I entered college and my first semester took Psych 101. Sitting in lecture we were reviewing a study done with monkeys where they were placed with faux mothers. These mothers had faces like other monkeys but their bodies were wire type figures. One monkey had a mother figure that was covered in a warm blanket and radiated heat while giving out warm milk. That monkey attached and thrived. The other monkey's mother was ice cold and the milk was ice cold and, well we all know what happened to that monkey. I remember it was excruciating for me to watch and I was almost in tears. It hit home, I was the unattached monkey who was not thriving. Maybe physically, but not emotionally in any capacity.

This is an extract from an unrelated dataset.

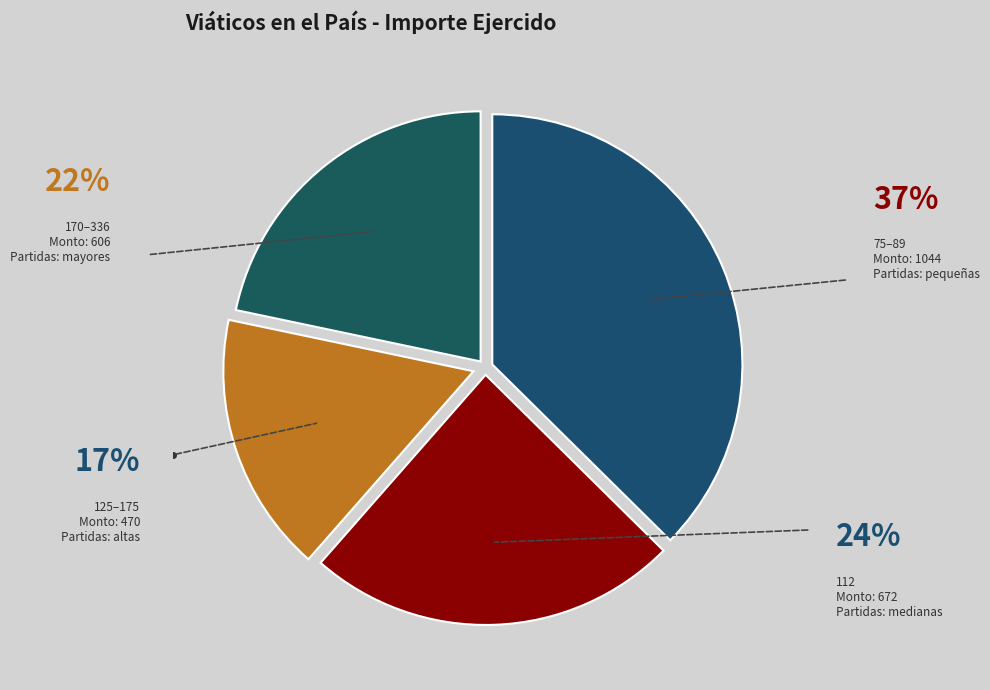

Is there any slice that represents more than half of the pie?

No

When I had my first child I immediately felt this protective overwhelming love for this baby. As often is the case with adoptees our first child is the only person we have ever been biologically related to. As my daughter grew along with our bond, I looked back on my own childhood the evidence mounted that adoption was the factor in my mothers lack of ability in attaching to me. I was nothing like her, we were night and day, and nothing I did could fill the huge chasm of differences and bring us together. Ever. Although I knew this was not my fault intellectually, I felt ashamed that somehow two mothers couldn't love me. The abuse and emotional neglect had scarred me much deeper than physically.
The huge issue is that attachment and bonding can often be complicated and difficult when it comes to adoption. You can take a branch from a tree and sever it from it's origin and graft it onto another tree successfully. But, that branch will still bloom and grow in it's original form. It may take nourishment from the new tree and flourish if the bond forged is a strong and healthy one. Are there nonadopted children who don't attach with biological parents, certainly. However, Adoptees already have been unattached from their families of origin so the issue looms larger in our lives.
Adoptees have been expected to become like their adoptive families, the Blank Slate Theory. Their roots, nature, and genetics have been whitewashed as if they don't exist. The legacy of the closed records era in adoption has had a huge impact on the masses of adult adoptees struggling with the conflicting nature vs. nurture, especially when nature is a mystery, and the discussion or knowledge of it is hidden and swept under the rug. Had I have had the information I do now about my biological family and the genetic person I was and am younger, how much different my life would have been.
It is not just the “bad experience” of a few adoptees, it is widespread and rampant. With the large on and offline adoptee support groups, and the many now who are writing of their lives and experiences being adopted, it speaks volumes for the drastic changes that are necessary if adoption is to function in any capacity as best for the children it is to supposed to provide for. Adoptees are here to say “Please listen to us carefully” because it is that vital for future adoptees, for their children, and for the families who want what is best for them.